Given text
'''
CHAPTER VII

Confirmation and disconfirmation

‘In human society, at all its levels, persons confirm one another in a practical way, to some extent or other, in their personal qualities and capacities, and a society may be termed human in the measure to which its members confirm one another.

The basis of man's life with man is twofold, and it is one – the wish of every man to be confirmed as what he is, even as what he can become, by men; and the innate capacity in man to confirm his fellow-men in this way. That this capacity lies so immeasurably fallow constitutes the real weakness and questionableness of the human race: actual humanity exists only where this capacity unfolds. On the other hand, of course, an empty claim for confirmation, without devotion for being and becoming, again and again mars the truth of the life between man and man.

Men need, and it is granted to them, to confirm one another in their individual being by means of genuine meetings: but beyond this they need, and it is granted to them, to see the truth, which the soul gains by its struggle, light up to the others, the brothers, in a different way, and even so be confirmed.’

MARTIN BUBER (l957a)

Total confirmation of one man by another is an ideal possibility seldom realized. For practical purposes, as Buber states, confirmation is always ‘to some extent or other’. Any human interaction implies some measure of confirmation, at any rate of the physical bodies of the participants, even when one person is shooting another. The slightest sign of recognition from another at least confirms one's presence in his world. ‘No more fiendish punishment could be devised,’ William James once wrote, ‘even were such a thing physically possible, than that one should be turned loose in society and remain absolutely unnoticed by all the members thereof.’

Thus, we can think of confirmation as partial and varying in manner, as well as global and absolute. One can think of actions and interaction sequences as more or less, and in different ways, confirmatory or disconfirmatory. Confirmation can vary in intensity and extensity, quality and quantity. By reacting ‘lukewarmly’, imperviously, tangentially, and so on, one fails to endorse some aspects of the other, while endorsing other aspects.

Modes of confirmation or disconfirmation vary. Confirmation could be through a responsive smile (visual), a handshake (tactile), an expression of sympathy (auditory). A confirmatory response is relevant to the evocative action, it accords recognition to the evocatory act, and accepts its significance for the evoker, if not for the respondent. A confirmatory reaction is a direct response, it is ‘to the point’, or ‘on the same wave-length’ as the initiatory or evocatory action. A partially confirmatory response need not be in agreement, or gratifying, or satisfying. Rejection can be confirmatory if it is direct, not tangential, and recognizes the evoking action and grants it significance and validity.

There are different levels of confirmation or disconfirmation. An action may be confirmed at one level and disconfirmed at another. Some forms of ‘rejection’ imply limited recognition – the perception of and responsiveness to what is rejected. An action ‘rejected’ is perceived and this perception shows that it is accepted as a fact. Direct ‘rejection’ is not tangential; it is not mocking or in other ways invalidating. It need neither depreciate nor exaggerate the original action. It is not synonymous with indifference or imperviousness.
'''
Bounding boxes with keypoints
'''
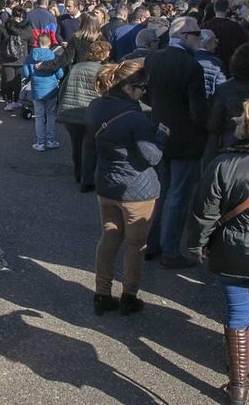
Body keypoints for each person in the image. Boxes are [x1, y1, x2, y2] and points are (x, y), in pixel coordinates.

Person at [186, 98, 249, 405]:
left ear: (247, 125)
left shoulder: (223, 163)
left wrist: (196, 245)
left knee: (238, 311)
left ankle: (238, 385)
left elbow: (204, 212)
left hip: (231, 250)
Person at [85, 60, 162, 317]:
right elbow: (151, 156)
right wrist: (161, 136)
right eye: (141, 88)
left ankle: (101, 293)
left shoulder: (96, 106)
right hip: (137, 188)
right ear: (128, 87)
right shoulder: (135, 117)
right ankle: (129, 295)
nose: (144, 92)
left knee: (109, 238)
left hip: (107, 185)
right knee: (135, 244)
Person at [144, 15, 208, 267]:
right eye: (197, 34)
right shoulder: (191, 66)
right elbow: (198, 111)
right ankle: (170, 251)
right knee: (179, 196)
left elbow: (148, 94)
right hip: (186, 139)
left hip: (160, 132)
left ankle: (150, 243)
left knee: (160, 191)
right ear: (183, 36)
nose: (200, 39)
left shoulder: (154, 58)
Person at [58, 40, 111, 185]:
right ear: (104, 54)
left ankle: (78, 173)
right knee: (90, 147)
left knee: (76, 145)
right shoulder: (103, 71)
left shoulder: (76, 67)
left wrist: (61, 106)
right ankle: (87, 179)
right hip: (92, 114)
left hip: (72, 114)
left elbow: (63, 89)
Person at [23, 33, 64, 152]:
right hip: (51, 89)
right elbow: (60, 74)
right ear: (49, 43)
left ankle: (40, 143)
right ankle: (51, 141)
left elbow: (26, 74)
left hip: (36, 89)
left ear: (37, 42)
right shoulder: (54, 56)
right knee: (51, 114)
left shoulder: (30, 56)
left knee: (39, 116)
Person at [0, 6, 33, 112]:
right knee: (17, 82)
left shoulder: (4, 26)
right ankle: (15, 101)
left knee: (9, 81)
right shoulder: (27, 28)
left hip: (7, 59)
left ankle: (9, 101)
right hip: (22, 59)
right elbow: (31, 43)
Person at [201, 0, 249, 68]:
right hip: (231, 65)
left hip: (210, 66)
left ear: (214, 9)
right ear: (227, 10)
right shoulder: (236, 27)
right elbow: (245, 44)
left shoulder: (205, 26)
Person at [195, 30, 226, 98]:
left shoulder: (188, 58)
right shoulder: (216, 63)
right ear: (208, 43)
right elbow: (222, 88)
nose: (216, 45)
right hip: (210, 101)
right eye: (215, 41)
'''
Exercises to complete
1. Answer these questions from the chapter on confirmation and disconfirmation.
(a) Which writer is quoted on the punishment of remaining absolutely unnoticed in society?
(b) What is given as the tactile example of confirmation?
(c) In the quoted Buber passage, where does actual humanity exist?
2. Copy the passage of the chapter on confirmation and disconfirmation starting at "Modes of confirmation" and ending at "significance and validity.".
3. Carry on the chapter on confirmation and disconfirmation from its last sentence.
The items are separate material and are not part of the chapter on confirmation and disconfirmation.

Responses
1.
(a) William James.
(b) A handshake.
(c) Only where the innate capacity to confirm one's fellow-men unfolds.

2.
Modes of confirmation or disconfirmation vary. Confirmation could be through a responsive smile (visual), a handshake (tactile), an expression of sympathy (auditory). A confirmatory response is relevant to the evocative action, it accords recognition to the evocatory act, and accepts its significance for the evoker, if not for the respondent. A confirmatory reaction is a direct response, it is ‘to the point’, or ‘on the same wave-length’ as the initiatory or evocatory action. A partially confirmatory response need not be in agreement, or gratifying, or satisfying. Rejection can be confirmatory if it is direct, not tangential, and recognizes the evoking action and grants it significance and validity.

3.
Some areas of a person's being may cry out for confirmation more than others. Some forms of disconfirmation may be more destructive of self-development than others. One may call these schizogenic. The ontogenesis of confirmation and disconfirmation has barely begun to be explored. Responsiveness adequate to the infant will be inappropriate to an older child or an adult. There may be periods in one's life when one has experienced more confirmation or disconfirmation than at other periods. The qualities and capacities confirmed or disconfirmed by mother or father, brothers, sisters, friends, may differ widely. An aspect of oneself negated by one person may be endorsed by another. A part or aspect of oneself which is ‘false’, or which one regards as false, may be confirmed actively and persistently by one or both parents, or even by all the significant others at the same time. At different periods of life, the practical or felt need for, and modes of, confirmation or disconfirmation vary, both as to the aspects of the person's being in question and as to the modes of confirming or disconfirming particular aspects.

Many families have now been studied (not only those in which one person has come to be regarded as psychotic) where there is little genuine confirmation of the parents by each other and of the child by each parent, separately or together, but this may not be obvious, though it can be studied objectively. One finds interactions marked by pseudo-confirmation, by acts which masquerade as confirming but are counterfeit.1 Pretences at confirmation go through the appearances of confirmation. The absence of genuine confirmation, or pseudo-confirmation, may take the form of confirming a fiction the child is taken to be, without the actual child receiving recognition. The characteristic family pattern that has emerged from the studies of the families of schizophrenics does not so much involve a child who is subject to outright neglect or even to obvious trauma, but a child who has been subjected to subtle but persistent disconfirmation, usually unwittingly. For many years lack of genuine confirmation takes the form of actively confirming a false self, so that the person whose false self is confirmed and real self disconfirmed is placed in a false position. Someone in a false position feels guilt, shame, or anxiety at not being false. Confirmation of a false self goes on without anyone in the family being aware that this is the state of affairs. The schizogenic potential of the situation seems to reside largely in the fact that it is not recognized by anyone; or if the mother or father or some other member or friend of the family is aware of this state of affairs, it is not brought into the open and no effort is made to intervene – if such intervention were only to state the truth of the matter.

Here we shall look at some acts of confirmation or disconfirmation, without prejudgements as to whether or to what extent they are schizogenic.

There may be a failure to recognize a person as agent. The attribution of agency to human beings is one way we distinguish people from things set in motion by agents external to themselves. In some childhoods this quality of being human, whereby one can come to feel that one is an agent in one's own right, is not confirmed by the original significant others. It is illuminating to match observations on the way a child is treated by his parents with the ‘delusions’ the psychotic child or adult expresses.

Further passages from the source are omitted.